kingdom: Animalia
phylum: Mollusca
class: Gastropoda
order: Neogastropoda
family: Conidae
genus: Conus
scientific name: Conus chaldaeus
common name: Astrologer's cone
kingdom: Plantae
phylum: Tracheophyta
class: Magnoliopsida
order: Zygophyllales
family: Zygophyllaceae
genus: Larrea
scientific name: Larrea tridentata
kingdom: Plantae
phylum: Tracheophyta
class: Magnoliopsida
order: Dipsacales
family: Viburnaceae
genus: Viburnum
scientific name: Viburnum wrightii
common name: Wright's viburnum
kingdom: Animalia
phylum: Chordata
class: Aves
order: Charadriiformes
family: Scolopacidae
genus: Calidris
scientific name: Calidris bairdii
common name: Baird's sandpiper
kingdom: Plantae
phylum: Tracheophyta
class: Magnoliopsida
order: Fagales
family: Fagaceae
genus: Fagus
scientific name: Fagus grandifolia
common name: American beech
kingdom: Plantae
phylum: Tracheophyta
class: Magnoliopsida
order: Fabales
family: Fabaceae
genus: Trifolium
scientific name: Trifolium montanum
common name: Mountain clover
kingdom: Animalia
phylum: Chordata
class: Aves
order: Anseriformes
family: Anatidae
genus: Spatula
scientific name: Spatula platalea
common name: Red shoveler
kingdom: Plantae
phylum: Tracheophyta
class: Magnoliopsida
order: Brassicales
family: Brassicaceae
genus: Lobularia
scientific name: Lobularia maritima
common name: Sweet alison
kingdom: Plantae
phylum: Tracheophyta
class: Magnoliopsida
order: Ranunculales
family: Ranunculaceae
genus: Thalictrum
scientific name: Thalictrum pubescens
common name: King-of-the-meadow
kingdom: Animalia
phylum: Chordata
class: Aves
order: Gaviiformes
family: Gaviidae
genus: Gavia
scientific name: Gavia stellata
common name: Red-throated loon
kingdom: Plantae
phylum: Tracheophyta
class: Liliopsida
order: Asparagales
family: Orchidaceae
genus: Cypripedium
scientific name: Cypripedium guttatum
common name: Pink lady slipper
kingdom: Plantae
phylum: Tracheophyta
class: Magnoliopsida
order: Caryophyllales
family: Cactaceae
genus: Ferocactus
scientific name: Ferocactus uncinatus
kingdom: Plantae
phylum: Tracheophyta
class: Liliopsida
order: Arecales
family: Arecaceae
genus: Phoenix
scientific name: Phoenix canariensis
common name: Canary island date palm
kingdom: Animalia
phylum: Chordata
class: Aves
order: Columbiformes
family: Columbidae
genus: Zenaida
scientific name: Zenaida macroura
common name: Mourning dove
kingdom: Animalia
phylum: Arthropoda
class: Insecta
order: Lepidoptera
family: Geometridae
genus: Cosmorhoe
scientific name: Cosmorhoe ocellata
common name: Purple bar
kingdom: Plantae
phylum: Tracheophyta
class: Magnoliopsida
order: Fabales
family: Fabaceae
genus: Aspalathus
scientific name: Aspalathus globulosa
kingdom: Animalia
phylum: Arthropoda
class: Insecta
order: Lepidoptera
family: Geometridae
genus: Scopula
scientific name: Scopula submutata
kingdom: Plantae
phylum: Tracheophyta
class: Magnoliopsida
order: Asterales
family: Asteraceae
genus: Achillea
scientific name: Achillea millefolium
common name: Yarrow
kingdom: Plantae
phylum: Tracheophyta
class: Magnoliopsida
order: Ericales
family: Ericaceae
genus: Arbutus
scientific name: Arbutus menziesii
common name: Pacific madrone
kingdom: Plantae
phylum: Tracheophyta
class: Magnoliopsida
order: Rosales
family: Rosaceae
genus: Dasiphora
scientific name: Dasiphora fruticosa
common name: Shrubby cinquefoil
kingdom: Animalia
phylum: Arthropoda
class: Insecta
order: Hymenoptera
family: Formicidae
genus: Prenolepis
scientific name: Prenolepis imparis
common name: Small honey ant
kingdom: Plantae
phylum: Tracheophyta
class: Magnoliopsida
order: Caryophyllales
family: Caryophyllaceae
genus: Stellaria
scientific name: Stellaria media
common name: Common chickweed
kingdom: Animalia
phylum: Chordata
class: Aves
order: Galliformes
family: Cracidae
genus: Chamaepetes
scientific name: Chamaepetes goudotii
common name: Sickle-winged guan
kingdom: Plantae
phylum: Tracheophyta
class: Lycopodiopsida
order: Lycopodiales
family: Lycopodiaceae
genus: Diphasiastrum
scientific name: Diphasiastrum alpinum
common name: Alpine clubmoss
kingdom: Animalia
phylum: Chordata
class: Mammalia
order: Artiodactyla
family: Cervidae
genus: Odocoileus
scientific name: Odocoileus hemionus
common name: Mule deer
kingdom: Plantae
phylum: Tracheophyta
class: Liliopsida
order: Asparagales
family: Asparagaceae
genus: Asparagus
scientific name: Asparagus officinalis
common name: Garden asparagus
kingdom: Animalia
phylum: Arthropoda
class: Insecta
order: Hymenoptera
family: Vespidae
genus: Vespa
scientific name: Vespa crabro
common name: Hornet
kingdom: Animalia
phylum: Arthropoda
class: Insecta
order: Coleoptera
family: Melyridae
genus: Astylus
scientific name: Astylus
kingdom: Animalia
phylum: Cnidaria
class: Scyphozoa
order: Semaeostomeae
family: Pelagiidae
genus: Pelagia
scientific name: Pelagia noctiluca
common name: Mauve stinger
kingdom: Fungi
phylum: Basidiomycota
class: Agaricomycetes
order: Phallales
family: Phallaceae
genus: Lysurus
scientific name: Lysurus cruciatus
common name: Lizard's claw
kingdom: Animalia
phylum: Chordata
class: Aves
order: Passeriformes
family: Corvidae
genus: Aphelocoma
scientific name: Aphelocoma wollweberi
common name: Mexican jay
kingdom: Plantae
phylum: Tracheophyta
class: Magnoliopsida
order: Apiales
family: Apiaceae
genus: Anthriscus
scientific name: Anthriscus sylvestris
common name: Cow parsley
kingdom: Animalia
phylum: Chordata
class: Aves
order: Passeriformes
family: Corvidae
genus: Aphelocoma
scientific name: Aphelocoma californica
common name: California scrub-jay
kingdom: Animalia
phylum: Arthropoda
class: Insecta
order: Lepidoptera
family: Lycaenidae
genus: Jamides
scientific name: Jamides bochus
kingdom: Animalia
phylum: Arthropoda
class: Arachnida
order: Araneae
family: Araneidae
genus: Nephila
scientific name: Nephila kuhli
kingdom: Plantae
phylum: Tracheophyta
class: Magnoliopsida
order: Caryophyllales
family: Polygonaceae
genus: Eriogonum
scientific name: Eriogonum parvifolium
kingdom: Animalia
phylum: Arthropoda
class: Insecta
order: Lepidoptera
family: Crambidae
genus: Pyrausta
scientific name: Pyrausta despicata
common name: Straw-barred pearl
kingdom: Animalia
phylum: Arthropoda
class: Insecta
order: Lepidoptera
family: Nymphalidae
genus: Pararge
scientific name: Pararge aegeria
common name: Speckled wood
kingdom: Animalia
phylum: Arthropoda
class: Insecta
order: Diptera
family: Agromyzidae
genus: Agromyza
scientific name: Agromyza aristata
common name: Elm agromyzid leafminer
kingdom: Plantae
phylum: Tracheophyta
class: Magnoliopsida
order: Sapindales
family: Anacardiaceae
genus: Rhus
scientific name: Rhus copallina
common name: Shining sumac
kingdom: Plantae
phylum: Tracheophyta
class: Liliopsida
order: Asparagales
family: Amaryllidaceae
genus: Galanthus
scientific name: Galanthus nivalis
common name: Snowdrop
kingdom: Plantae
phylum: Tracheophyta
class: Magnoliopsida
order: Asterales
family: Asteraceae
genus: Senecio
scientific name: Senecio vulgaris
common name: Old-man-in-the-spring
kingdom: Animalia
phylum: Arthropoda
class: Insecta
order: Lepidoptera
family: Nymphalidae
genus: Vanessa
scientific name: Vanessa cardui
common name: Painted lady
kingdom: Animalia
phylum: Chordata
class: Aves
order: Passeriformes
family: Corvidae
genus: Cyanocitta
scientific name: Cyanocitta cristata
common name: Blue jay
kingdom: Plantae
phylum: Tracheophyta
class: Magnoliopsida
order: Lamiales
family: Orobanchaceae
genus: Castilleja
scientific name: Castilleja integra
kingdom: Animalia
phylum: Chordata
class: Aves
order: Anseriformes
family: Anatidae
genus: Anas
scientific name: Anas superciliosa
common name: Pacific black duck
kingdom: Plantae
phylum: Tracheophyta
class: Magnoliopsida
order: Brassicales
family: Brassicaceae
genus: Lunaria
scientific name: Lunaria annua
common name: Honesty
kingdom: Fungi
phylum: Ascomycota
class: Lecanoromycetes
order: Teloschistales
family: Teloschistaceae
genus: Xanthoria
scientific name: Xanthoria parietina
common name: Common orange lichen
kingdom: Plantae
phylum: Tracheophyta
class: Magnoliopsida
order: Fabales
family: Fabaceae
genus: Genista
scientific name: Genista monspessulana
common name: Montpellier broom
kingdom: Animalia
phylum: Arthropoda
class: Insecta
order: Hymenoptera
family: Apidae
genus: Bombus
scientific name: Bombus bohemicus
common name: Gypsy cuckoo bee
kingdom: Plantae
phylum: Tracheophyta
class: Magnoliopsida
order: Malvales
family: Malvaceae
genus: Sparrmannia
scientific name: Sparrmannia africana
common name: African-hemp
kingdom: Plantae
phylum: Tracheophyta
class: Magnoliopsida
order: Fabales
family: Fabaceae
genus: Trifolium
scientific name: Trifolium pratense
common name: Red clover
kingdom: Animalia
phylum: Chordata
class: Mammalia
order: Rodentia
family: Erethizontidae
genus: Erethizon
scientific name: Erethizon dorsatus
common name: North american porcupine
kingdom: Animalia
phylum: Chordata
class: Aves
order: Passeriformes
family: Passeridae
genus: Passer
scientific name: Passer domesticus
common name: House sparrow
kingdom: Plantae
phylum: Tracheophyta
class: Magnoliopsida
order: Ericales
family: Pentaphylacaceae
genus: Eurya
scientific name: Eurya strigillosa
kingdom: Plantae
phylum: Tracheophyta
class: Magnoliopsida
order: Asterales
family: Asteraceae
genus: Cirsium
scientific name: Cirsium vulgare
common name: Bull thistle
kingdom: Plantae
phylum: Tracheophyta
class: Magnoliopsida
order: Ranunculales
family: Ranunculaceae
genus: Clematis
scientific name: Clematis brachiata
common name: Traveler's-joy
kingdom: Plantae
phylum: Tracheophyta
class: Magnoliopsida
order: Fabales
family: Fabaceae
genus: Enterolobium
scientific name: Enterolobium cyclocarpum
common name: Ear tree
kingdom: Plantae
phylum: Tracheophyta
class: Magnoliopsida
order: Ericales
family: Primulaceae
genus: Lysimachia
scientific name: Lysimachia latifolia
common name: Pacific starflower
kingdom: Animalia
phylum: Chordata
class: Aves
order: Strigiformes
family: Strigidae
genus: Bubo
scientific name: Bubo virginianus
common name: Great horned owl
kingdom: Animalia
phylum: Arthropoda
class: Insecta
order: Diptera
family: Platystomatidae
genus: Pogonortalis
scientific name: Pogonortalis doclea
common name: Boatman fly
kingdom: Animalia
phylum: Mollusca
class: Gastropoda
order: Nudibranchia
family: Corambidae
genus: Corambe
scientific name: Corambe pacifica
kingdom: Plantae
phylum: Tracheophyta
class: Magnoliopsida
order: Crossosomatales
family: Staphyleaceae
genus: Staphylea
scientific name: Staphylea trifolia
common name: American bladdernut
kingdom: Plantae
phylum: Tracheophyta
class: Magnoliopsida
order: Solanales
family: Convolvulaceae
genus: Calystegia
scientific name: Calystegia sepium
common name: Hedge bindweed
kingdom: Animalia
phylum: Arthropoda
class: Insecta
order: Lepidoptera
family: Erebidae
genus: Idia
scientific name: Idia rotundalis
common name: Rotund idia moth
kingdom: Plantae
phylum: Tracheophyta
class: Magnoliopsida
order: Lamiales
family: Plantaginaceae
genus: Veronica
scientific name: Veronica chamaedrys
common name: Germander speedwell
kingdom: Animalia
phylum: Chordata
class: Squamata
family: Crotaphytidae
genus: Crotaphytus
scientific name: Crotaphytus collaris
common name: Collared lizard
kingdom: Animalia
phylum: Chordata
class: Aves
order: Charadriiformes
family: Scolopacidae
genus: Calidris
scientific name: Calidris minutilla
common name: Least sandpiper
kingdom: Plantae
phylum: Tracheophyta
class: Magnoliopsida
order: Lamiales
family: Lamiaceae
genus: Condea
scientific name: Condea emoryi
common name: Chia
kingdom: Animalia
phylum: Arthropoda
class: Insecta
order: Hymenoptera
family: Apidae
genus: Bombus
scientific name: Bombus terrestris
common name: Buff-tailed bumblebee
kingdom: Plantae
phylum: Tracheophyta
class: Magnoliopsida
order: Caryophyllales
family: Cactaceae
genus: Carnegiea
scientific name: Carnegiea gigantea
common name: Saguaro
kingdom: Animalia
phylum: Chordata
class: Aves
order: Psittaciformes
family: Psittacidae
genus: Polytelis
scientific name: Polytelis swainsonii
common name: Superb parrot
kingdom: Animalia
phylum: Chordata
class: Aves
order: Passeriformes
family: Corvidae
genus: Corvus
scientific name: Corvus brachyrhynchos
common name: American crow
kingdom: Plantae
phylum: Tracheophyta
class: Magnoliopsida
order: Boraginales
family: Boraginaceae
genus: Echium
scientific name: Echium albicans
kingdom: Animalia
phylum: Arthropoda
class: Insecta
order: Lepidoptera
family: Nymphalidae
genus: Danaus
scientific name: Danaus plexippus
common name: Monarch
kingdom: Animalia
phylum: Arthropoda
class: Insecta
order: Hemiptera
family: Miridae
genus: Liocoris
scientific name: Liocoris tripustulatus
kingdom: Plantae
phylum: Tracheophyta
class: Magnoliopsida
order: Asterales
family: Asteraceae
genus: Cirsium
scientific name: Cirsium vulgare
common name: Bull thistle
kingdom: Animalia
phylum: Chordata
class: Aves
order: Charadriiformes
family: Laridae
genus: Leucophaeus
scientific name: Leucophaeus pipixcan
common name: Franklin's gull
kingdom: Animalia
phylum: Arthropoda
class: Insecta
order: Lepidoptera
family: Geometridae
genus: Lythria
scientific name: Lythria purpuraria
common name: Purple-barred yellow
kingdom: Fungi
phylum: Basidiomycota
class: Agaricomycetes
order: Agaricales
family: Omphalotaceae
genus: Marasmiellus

# [Task to carry out]
Reproduce the lines from the line with "scientific name: Anthriscus sylvestris" up to and including the line with "common name: California scrub-jay", with "kingdom" replaced by "realm" and nothing else changed.

# [Correct answer]
scientific name: Anthriscus sylvestris
common name: Cow parsley
realm: Animalia
phylum: Chordata
class: Aves
order: Passeriformes
family: Corvidae
genus: Aphelocoma
scientific name: Aphelocoma californica
common name: California scrub-jay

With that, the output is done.